The basic theme of the poem is asserted in the title: an effort at speech as opposed to clear and meaningful speech that is heard and understood. The poem expresses the need to share and communicate, and it implies the difficulty of achieving this with others or even with oneself. Critic Louise Kertesz, in The Poetic Vision of Muriel Rukeyser (1980), refers to “Effort at Speech Between Two People” as a classic dialogue, but whether the poem is seen as a dialogue or a monologue, the message is the same: It is difficult to know oneself and to know others, and it is difficult to reveal oneself in a world where people move in crowds and do not speak. The world is a lonely place where strangers ache with the need for intimacy. This theme is made explicit in the rhythmic refrains “Grow to know me” and “Speak to me,” which express the human need to communicate and the difficulty of achieving true communication.
This need to know people applies to knowing oneself, as shown by the speaker’s memories of earlier eras of her life and her attempts to understand what she is now. It also refers to the basic human longing to be understood (as in the phrase “First my mind in your hand”), which, for the speaker, should precede touch and make possible the linking of the minutes of the day with each other or make “separate entities” come together like pieces of a puzzle. Further, this need to know refers to knowing other people. To know other people is to learn what humans share in common and thus reduce the sense of individual isolation. To know and learn about others is to create a sense of human community to which people can feel they belong. “Speak to me,” repeats the speaker, reassuring the other person (or another part of herself) that she will be open and receptive rather than judgmental and separate. In a larger sense, the poem speaks clearly not only to the need for a change in consciousness and openness in the individual or between two individuals but also to the imperative need for increased communication and openness among all people, groups, and nations.

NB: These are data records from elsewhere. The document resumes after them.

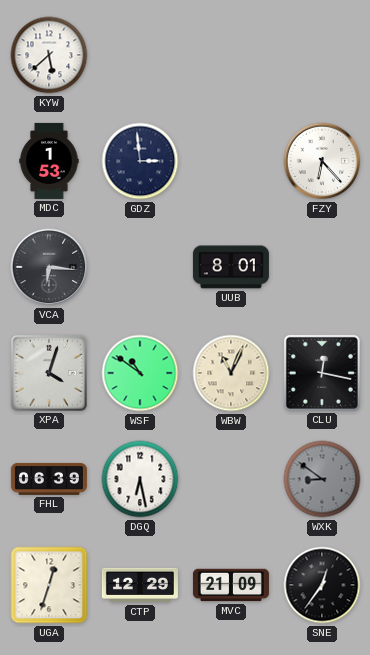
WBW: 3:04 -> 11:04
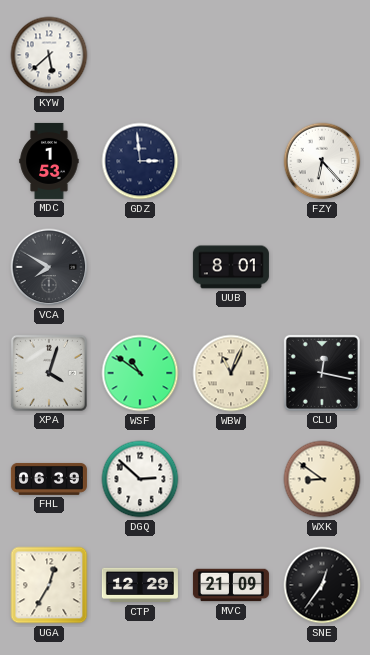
VCA: 6:16 -> 7:50
DGQ: 6:28 -> 2:52
WXK dial: grey -> cream
UGA: 12:33 -> 12:35
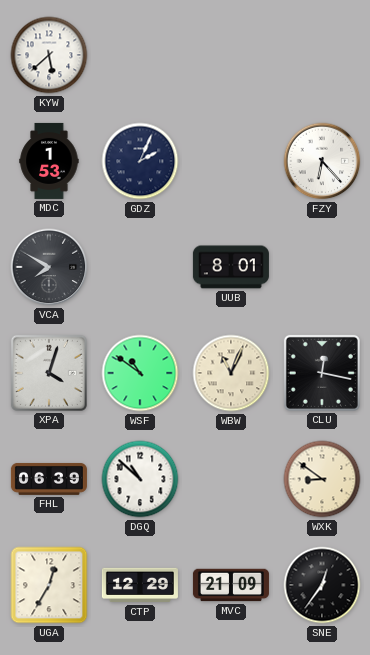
GDZ: 2:59 -> 2:04
DGQ: 2:52 -> 10:52
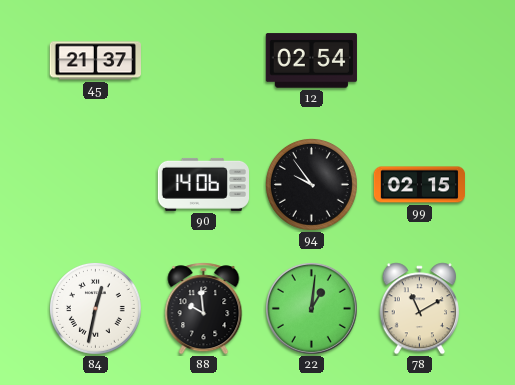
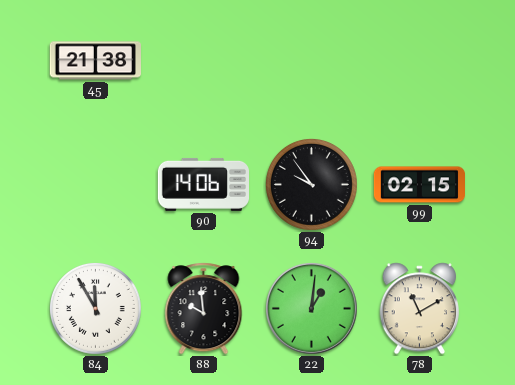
45: 21:37 -> 21:38
12: 02:54 -> none
84: 12:32 -> 11:55
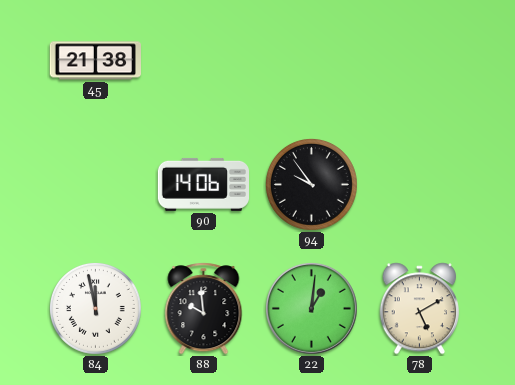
99: 02:15 -> none
84: 11:55 -> 11:58
78: 11:10 -> 5:10
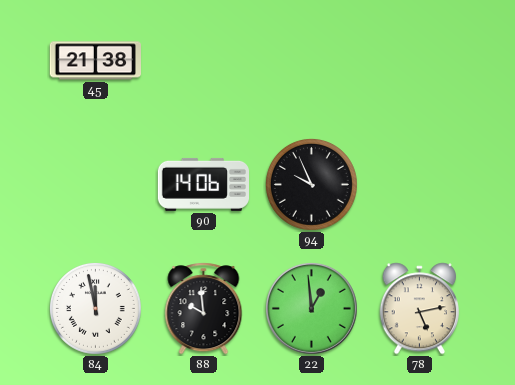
94: 9:54 -> 9:56
22: 1:01 -> 12:59
78: 5:10 -> 5:13
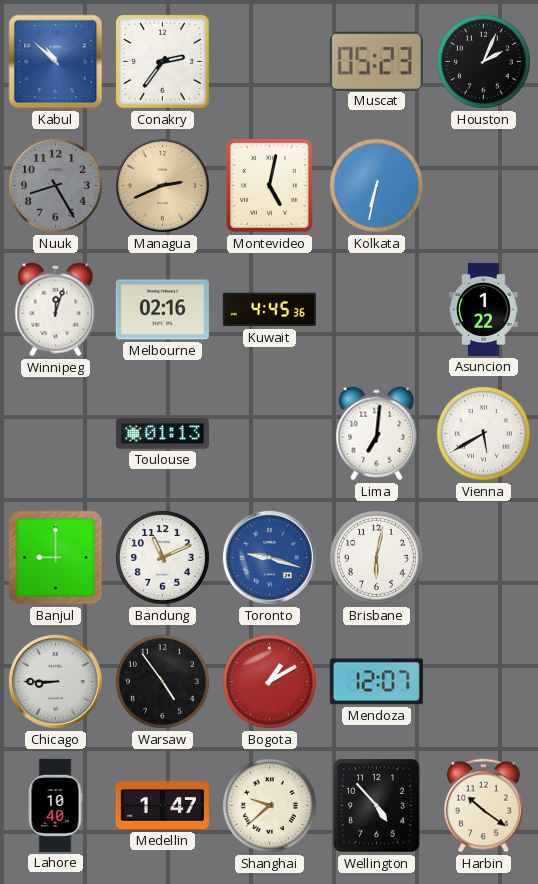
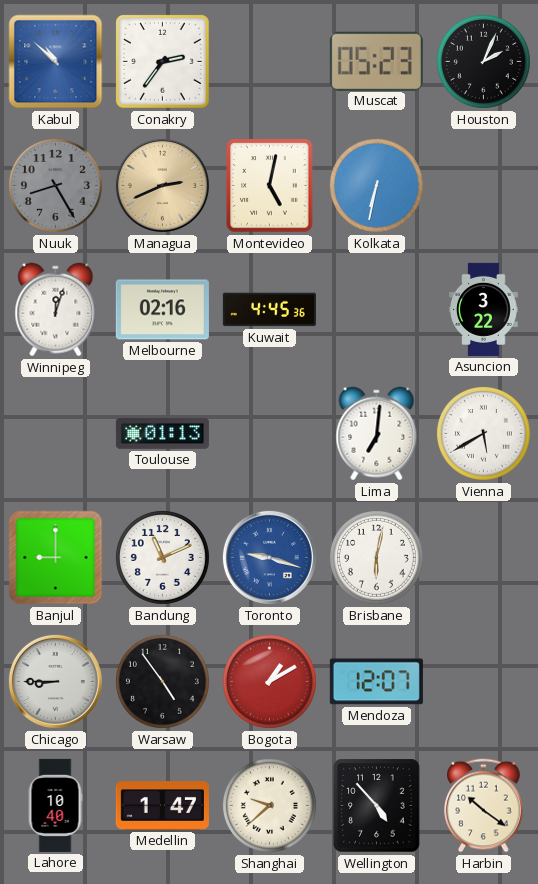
Asuncion: 1:22 -> 3:22
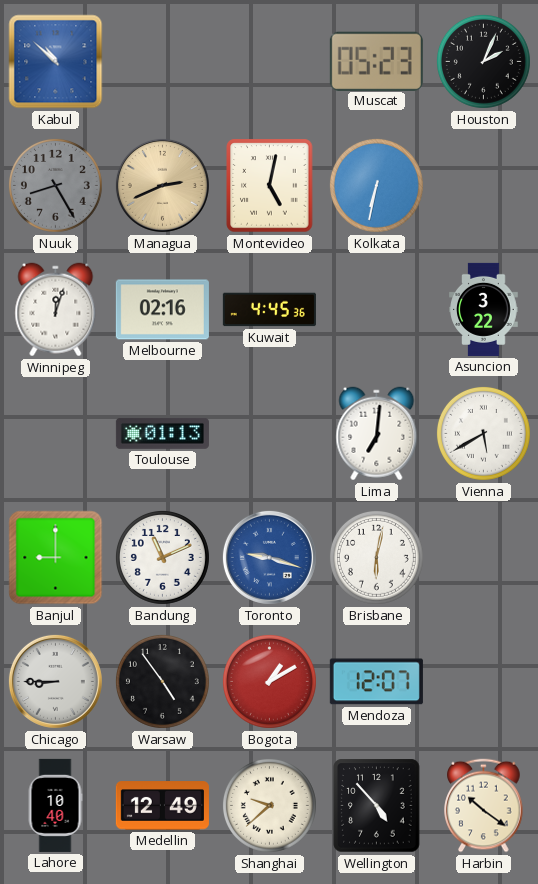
Conakry: 2:36 -> none
Medellin: 1:47 -> 12:49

“Breathe-in experience, breathe-out poetry” is the opening line of the first poem in Rukeyser’s first volume of verse (“Poem out of Childhood,” in Theory of Flight). Rukeyser thus announced her desire to communicate and share with others. She believed that poetry was a way “to share something of our experience by turning it into something and giving it to somebody.” Poetry itself, then, is an effort at speech between two people, between writer and receptive reader. Rukeyser wrote repeatedly on behalf of liberal political causes, speaking out for freedom and justice at all levels. All her poetry, including “Effort at Speech Between Two People,” reaches out to touch, to teach, and to communicate, always with the central theme that human beings could and must share themselves with others. That emotional intimacy has the power to transform society.